Required work: Below are some records. Reproduce them exactly from their first line through the line with "Aug 03, 2026", inclusive.

Information supplied:
§ §

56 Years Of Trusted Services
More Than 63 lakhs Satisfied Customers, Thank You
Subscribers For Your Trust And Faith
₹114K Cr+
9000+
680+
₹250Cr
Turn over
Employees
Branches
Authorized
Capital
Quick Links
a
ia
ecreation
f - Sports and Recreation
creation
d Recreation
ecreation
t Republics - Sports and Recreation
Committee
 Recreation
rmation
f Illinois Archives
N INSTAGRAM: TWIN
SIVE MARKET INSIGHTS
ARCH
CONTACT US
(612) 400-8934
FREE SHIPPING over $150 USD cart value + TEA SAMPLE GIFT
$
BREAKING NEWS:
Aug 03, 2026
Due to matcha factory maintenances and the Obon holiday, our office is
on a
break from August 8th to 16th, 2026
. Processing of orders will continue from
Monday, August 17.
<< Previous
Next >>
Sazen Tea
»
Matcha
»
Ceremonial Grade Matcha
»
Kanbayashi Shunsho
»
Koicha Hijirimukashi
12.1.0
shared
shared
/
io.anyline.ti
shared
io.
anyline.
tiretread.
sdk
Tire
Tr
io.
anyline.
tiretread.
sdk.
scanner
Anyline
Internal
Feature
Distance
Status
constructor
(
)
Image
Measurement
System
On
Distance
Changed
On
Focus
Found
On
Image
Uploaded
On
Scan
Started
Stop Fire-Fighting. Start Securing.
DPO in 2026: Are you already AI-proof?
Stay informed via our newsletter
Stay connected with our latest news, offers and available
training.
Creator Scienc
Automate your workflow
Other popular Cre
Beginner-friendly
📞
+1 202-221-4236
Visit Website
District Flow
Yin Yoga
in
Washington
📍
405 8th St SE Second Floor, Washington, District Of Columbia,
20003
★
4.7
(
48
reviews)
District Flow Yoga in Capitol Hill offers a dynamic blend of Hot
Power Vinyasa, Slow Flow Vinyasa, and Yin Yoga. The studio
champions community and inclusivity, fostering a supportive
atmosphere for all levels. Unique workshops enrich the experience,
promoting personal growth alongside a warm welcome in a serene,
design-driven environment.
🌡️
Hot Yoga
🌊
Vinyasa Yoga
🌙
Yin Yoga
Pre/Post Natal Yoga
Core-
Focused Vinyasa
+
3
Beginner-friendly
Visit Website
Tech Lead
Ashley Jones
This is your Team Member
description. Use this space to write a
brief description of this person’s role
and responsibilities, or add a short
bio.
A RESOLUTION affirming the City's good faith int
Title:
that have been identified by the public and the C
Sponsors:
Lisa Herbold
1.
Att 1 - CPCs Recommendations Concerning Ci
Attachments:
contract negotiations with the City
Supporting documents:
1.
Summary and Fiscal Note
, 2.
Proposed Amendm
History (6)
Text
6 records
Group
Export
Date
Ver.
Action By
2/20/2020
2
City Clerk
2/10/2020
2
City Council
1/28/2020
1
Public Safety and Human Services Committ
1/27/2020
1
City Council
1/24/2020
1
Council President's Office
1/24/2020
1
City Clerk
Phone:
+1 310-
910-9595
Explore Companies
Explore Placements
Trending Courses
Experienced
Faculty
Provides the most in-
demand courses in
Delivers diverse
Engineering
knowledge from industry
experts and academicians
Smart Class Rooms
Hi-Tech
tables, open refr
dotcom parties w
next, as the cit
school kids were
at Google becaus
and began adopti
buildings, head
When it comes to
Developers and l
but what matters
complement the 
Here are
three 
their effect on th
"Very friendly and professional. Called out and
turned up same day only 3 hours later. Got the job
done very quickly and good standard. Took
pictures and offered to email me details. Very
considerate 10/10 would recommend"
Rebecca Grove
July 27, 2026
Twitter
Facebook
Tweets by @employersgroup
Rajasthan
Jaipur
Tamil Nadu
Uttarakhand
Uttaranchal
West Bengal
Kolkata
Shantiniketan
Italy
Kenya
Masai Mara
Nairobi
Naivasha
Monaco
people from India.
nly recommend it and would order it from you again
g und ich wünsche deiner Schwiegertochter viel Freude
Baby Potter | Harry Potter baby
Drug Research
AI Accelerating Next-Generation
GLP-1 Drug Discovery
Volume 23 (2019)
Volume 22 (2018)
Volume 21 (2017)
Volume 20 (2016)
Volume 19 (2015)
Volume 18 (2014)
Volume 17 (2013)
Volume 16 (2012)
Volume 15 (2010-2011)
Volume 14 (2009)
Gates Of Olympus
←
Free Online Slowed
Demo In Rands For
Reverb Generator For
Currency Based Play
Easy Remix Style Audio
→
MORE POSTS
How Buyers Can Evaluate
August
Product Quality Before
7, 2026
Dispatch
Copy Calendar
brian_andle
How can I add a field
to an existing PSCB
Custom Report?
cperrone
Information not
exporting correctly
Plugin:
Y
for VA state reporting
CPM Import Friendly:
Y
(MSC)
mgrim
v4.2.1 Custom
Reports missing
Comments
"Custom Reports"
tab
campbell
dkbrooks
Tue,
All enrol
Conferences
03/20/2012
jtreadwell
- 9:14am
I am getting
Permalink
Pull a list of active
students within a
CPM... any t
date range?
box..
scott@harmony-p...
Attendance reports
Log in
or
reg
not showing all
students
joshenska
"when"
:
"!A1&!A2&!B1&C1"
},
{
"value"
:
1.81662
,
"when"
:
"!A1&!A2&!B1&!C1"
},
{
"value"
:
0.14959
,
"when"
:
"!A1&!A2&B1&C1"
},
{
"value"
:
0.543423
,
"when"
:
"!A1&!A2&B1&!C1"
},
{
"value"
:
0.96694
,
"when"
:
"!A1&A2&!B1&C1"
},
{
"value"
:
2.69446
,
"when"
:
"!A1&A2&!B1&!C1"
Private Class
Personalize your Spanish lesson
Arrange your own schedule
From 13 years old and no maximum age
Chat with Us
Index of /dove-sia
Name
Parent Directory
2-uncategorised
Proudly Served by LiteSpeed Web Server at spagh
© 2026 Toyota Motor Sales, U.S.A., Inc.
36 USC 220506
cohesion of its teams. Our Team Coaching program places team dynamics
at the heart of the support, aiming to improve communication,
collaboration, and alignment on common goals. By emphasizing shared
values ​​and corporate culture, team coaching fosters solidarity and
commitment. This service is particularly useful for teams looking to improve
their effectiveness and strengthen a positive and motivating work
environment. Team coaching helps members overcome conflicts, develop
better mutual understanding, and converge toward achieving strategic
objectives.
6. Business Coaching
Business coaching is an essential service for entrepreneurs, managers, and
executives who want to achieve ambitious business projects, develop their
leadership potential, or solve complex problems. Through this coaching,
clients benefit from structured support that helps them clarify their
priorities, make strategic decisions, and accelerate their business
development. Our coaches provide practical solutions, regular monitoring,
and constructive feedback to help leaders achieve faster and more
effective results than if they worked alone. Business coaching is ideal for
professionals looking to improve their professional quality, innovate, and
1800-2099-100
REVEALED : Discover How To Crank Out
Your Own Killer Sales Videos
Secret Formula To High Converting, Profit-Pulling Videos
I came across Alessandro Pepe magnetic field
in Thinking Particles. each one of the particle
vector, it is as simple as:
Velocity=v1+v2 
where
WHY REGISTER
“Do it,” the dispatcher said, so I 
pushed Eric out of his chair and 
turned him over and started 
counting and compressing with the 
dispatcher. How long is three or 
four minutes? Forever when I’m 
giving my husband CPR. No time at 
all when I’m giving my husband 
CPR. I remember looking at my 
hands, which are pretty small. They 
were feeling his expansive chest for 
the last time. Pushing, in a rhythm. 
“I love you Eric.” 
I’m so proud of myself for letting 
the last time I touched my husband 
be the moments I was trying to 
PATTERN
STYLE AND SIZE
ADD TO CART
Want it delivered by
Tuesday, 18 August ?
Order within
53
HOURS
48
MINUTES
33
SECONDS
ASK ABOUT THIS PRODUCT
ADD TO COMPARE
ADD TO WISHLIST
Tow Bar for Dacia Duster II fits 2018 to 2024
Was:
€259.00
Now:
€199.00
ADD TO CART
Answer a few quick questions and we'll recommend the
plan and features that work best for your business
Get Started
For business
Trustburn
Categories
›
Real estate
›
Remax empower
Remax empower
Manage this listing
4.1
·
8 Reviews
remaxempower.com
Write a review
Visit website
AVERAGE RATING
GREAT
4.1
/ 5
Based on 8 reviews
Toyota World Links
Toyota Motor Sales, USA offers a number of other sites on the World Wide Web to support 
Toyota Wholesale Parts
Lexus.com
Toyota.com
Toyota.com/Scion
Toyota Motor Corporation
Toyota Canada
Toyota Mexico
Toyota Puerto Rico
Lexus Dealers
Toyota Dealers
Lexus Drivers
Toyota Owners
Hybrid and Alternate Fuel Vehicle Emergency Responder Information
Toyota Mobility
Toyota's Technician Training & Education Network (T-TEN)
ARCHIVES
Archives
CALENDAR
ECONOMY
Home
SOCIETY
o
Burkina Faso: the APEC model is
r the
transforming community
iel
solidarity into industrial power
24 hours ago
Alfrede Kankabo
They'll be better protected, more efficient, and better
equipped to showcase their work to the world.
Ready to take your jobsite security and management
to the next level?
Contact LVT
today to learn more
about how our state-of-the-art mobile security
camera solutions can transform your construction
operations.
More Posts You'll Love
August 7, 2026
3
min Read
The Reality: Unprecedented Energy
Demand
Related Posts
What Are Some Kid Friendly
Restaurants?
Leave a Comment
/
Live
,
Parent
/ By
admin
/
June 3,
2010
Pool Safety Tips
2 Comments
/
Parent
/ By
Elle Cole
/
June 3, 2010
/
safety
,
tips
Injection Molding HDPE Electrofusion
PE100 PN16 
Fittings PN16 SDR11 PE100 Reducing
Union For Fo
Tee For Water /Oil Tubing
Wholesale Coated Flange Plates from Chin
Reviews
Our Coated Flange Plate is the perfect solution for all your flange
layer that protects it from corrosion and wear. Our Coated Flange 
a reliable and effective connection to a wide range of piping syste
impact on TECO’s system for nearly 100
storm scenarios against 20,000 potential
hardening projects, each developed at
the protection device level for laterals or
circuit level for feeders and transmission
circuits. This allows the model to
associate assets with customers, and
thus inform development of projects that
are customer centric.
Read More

§ §

Result:
56 Years Of Trusted Services
More Than 63 lakhs Satisfied Customers, Thank You
Subscribers For Your Trust And Faith
₹114K Cr+
9000+
680+
₹250Cr
Turn over
Employees
Branches
Authorized
Capital
Quick Links
a
ia
ecreation
f - Sports and Recreation
creation
d Recreation
ecreation
t Republics - Sports and Recreation
Committee
 Recreation
rmation
f Illinois Archives
N INSTAGRAM: TWIN
SIVE MARKET INSIGHTS
ARCH
CONTACT US
(612) 400-8934
FREE SHIPPING over $150 USD cart value + TEA SAMPLE GIFT
$
BREAKING NEWS:
Aug 03, 2026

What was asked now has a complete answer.